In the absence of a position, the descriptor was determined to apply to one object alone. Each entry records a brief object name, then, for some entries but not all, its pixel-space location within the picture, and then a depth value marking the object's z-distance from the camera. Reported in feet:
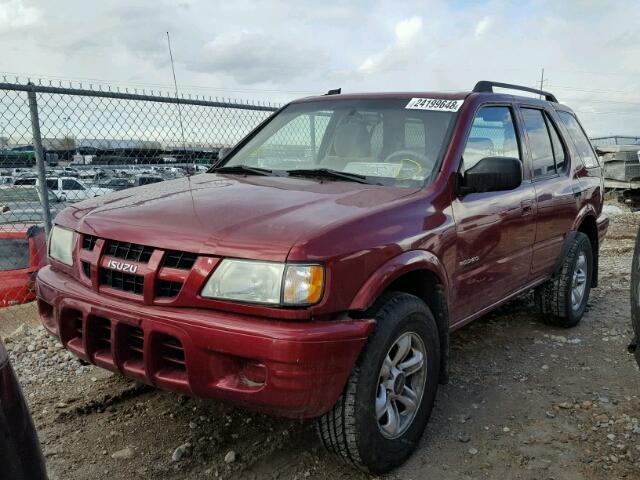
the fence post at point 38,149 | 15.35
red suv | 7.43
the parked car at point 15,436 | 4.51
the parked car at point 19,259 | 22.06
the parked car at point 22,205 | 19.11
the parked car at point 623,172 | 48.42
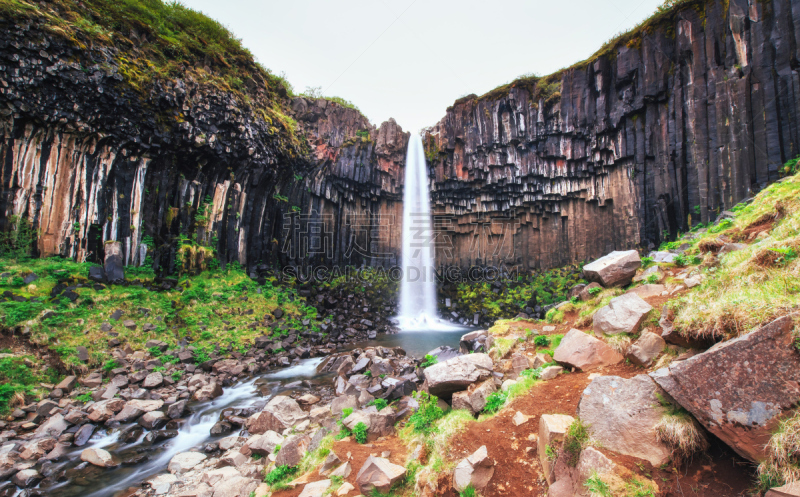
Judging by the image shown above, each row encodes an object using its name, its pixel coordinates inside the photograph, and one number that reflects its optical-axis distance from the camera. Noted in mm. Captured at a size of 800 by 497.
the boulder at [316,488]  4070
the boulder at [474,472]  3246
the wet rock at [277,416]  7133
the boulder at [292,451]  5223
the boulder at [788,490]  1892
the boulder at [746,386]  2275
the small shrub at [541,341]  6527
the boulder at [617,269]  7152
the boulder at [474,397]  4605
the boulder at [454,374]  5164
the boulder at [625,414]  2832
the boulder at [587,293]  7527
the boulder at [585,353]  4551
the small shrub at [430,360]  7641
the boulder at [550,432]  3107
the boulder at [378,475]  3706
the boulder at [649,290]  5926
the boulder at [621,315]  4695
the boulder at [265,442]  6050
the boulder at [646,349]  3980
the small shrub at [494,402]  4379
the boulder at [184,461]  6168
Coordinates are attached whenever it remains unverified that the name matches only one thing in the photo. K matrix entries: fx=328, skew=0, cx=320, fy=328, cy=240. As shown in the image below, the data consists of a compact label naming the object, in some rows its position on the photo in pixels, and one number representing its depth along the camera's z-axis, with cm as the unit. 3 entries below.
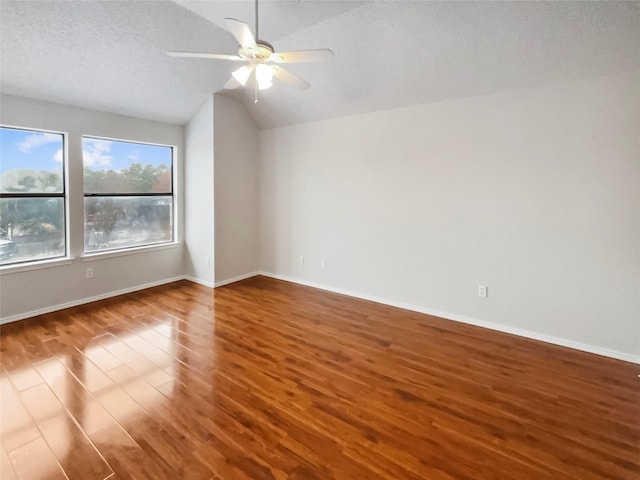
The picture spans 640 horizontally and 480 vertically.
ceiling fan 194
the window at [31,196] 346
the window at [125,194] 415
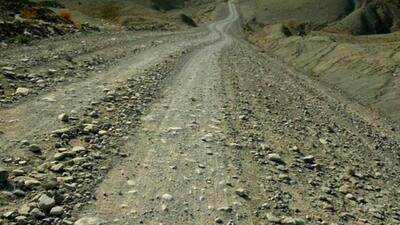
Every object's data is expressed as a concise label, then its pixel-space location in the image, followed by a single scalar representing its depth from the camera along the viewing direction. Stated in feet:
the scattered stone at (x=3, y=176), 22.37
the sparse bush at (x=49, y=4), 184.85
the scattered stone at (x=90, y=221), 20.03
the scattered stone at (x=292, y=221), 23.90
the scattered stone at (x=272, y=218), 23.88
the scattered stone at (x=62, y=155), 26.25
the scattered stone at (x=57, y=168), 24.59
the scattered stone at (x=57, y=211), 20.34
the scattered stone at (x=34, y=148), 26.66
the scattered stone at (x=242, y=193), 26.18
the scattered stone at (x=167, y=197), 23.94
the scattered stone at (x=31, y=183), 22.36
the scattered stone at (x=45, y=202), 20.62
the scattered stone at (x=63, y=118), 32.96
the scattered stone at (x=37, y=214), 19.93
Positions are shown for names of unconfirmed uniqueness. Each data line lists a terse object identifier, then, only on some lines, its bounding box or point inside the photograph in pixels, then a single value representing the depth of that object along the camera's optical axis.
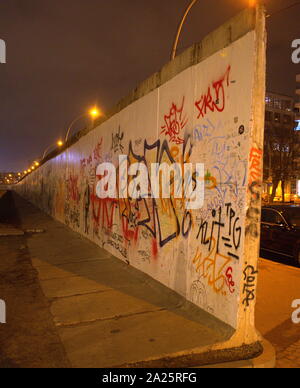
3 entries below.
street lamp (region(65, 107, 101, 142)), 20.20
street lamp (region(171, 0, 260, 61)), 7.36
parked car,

■ Work order ■
Go through the material above and return each line that holds the word "region".

■ Exercise response ■
street lamp (region(65, 107, 101, 142)), 20.20
street lamp (region(171, 0, 260, 61)), 7.36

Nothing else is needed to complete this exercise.